All the way back when promises were introduced into JS, TC39 consciously decided against making them a proper monad. So JS promises do not compose. Design mistakes like that are typically paid for later.

All 14 comments

My very vague recollection is that it's exactly that - that we can't have a Promise fulfilled with a Promise, and what you're asking about would be too close to it.

Hopefully @domenic or someone else can answer with more certainty.

if you put the promise in the value field, the done field can't accurately reflect the state of the iterator, since its now disconnected from whatever the source of the iterator is.

All the way back when promises were introduced into JS, TC39 consciously decided against making them a proper monad. So JS promises do not compose. Design mistakes like that are typically paid for later.

@devsnek Hoping not to say something heretic...

Considering the fact that async iteration helps us interfacing with external data sources, a great number of JS async sources are only a conduit for data. Could it happen that the resolution of the done field (although still asynchronous), given the great variety of external sources kinds, can be done without the need of knowing the actual requested value, from the async source perspective?

In other words, when interfacing with the external source of data, our async source could ever receive information about the value and its state (is it the last or not?) separately? In such a case, it should be able to asynchronously resolve the done flag for the consumer as soon as possible, but the not yet ready value would be a promise.
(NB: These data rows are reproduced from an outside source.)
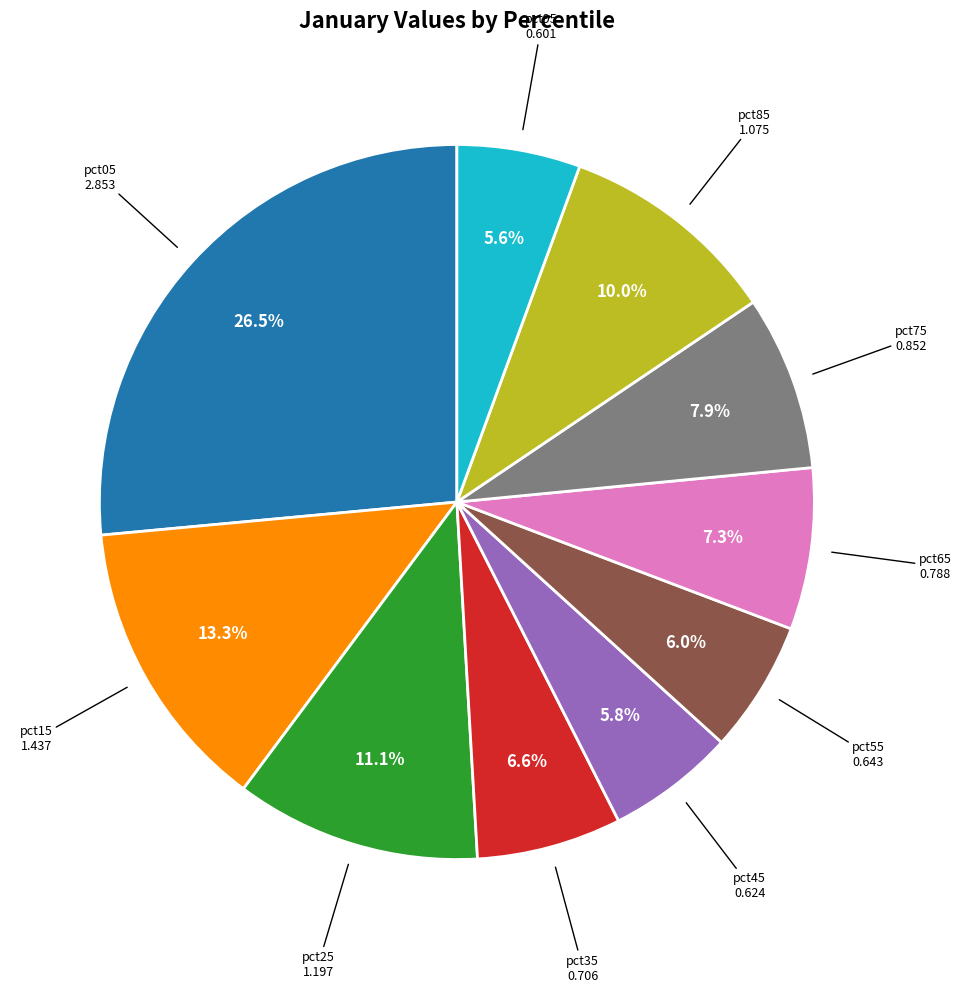

What percentage is the pct25 slice, to the nearest percent?

11%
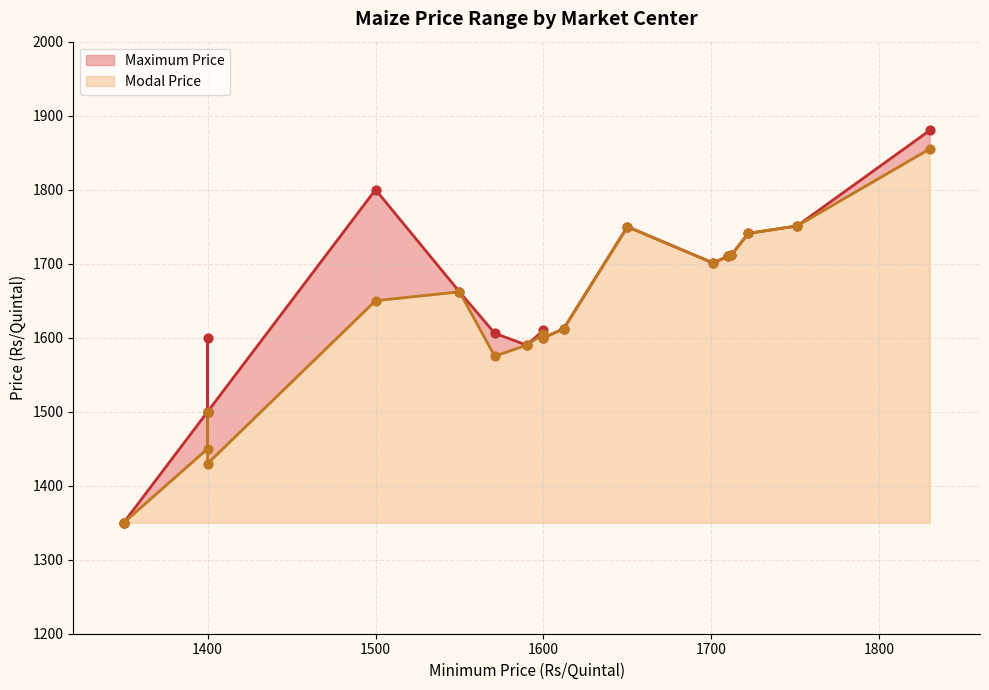

Is the value of Modal Price line at 8 greater than the value of Maximum Price line at 11?

No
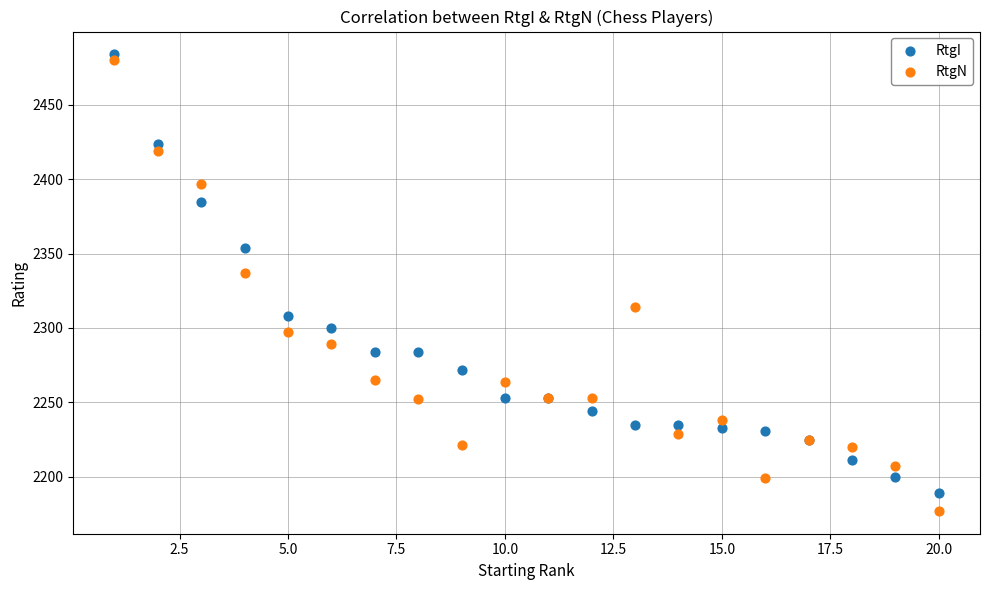

What are all the series names shown in the legend?

RtgI, RtgN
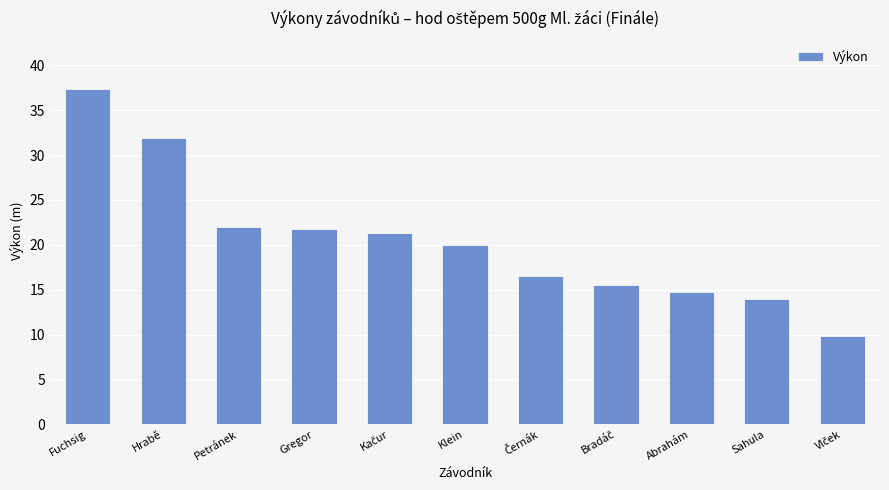

Between Hrabě and Abrahám, which is larger?

Hrabě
async generators are buffering, because generally the idea is that no matter when you call next, you should get a temporally consistent result. That being said, you can still make your own async iterators that do whatever you want, including eagerly resolving the backlog of promises with done: true.

@devsnek Yes of course I could make my own version but it does not seem a good idea.
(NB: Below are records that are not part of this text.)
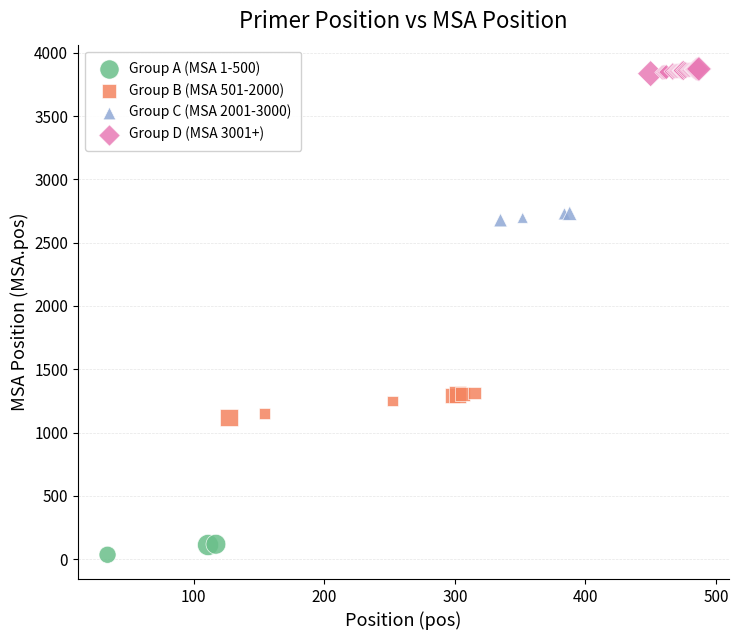

What are all the series names shown in the legend?

Group A (MSA 1-500), Group B (MSA 501-2000), Group C (MSA 2001-3000), Group D (MSA 3001+)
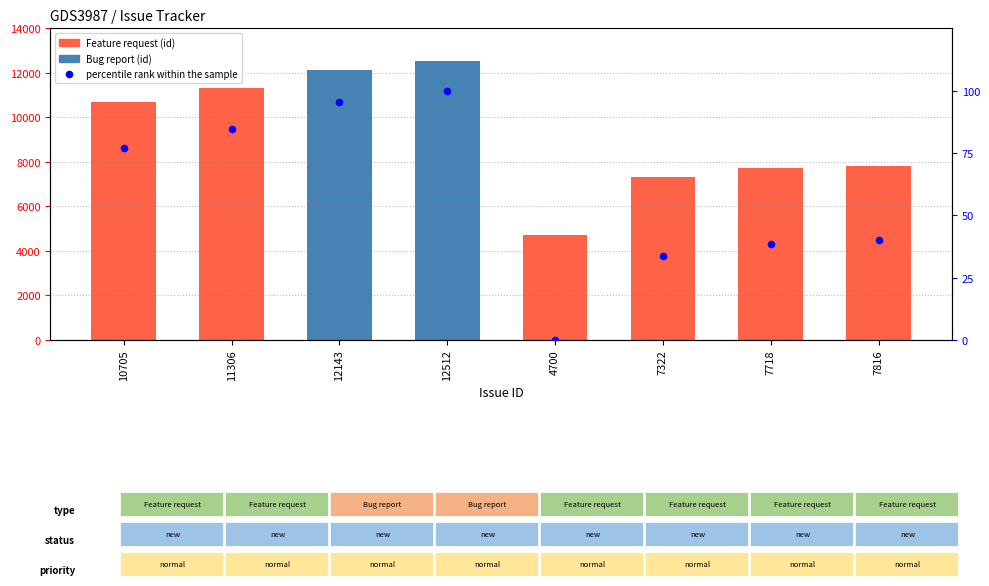

Which series has the largest total across all categories?

id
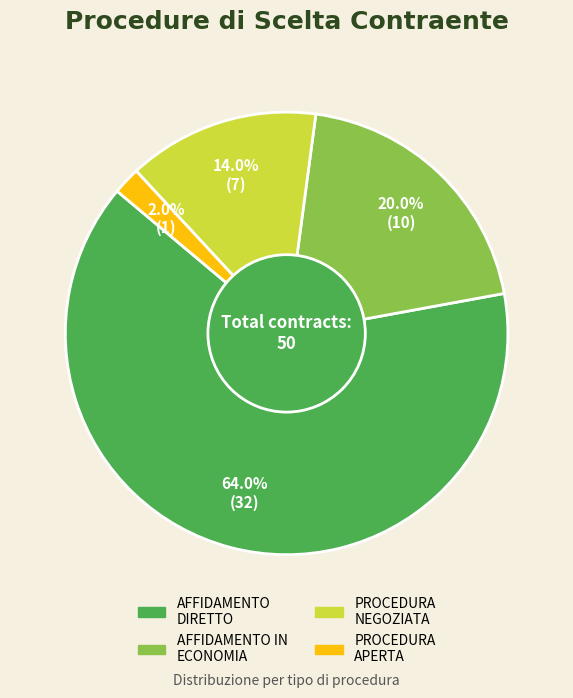

Count the number of slices in the pie.

4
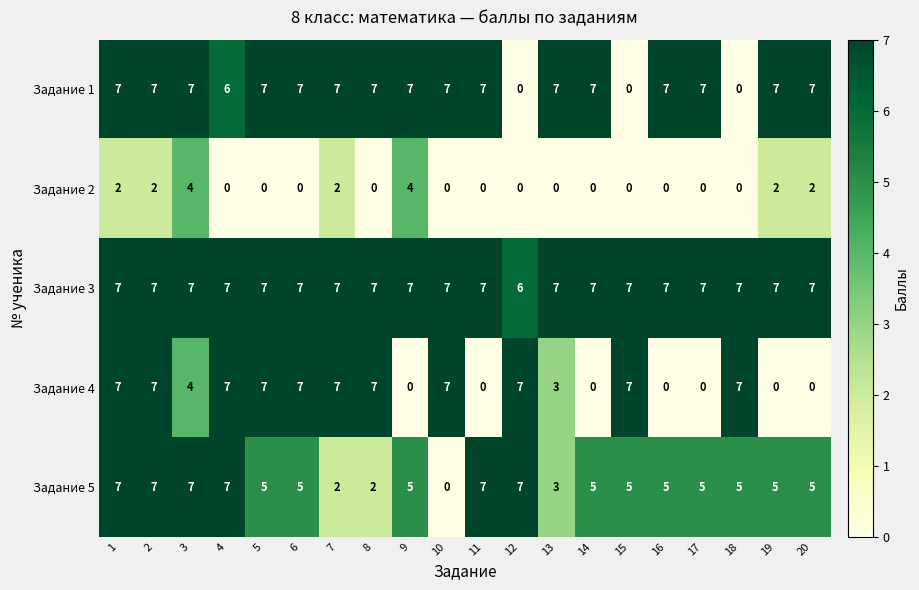

What is the maximum value for Задание 3?

7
Anyway, I didn't know that async generators are buffering...are you referring to all async generators? Hoping I'm not asking too much, could you explain a little better the first half of your latter response? Thanks 😄

if we have this function:

async function* f() {
  for (let i = 0; i < 3; i += 1) {
    await timeout(3000);
    yield i;
  }
}

and i do this:

const it = f();
it.next();
it.next();
it.next();
it.next();

i have called next many times before even the first timeout in f completes, f has no idea if any of those next calls are done. each of those next calls returns a promise, and async functions have an internal queue of those promises which they will pop and resolve/reject when they hit yield points or throw an error or return or whatever.

@devsnek thanks for the explanation, it totally makes sense to me. We are not forced to await __next__ calls...

So when a yield point is encountered, the corresponding Promise in the queue will be dequeued and resolved. This process seems not conceptually dependent on the _yielded_ value. Therefore, referring to your first comment, I am not able to see why _yielding_ a Promise could be a problem.
The next __next__ call with its argument will be dequeued and the async gen will be able to go on.

"Nested" promises apart, I think I am not able to see the elephant in the room. Sorry 😅

with your own async iterator you can put a promise in the value field, I'm just not sure why you would want to.

with your own async iterator you can put a promise in the value field, I'm just not sure why you would want to.

@devsnek I don't care about the use cases, I'd like only to fully grasp the reasoning that led the TC39 to expressly discourage this way of using async iteration. Your comments are more than valid, but I am not able to see the full picture.

In the example above, next is called four times, and at none of those calls does the iterator know whether or not it is done, so it has to wrap the done with the value, instead of just the value being the promise.

In the example above, next is called four times, and at none of those calls does the iterator know whether or not it is done, so it has to wrap the done with the value, instead of just the value being the promise.

Yes this is the purpose of the async iteration: deferring the done. But after the async gen has solved each done, the corresponding value should be able to assume any type of value without relevant problems for the async iteration itself.

which it can. you just can't do that from an async generator because it unwraps promises at the boundaries, like an async function.

This seems answered; happy to reopen if not.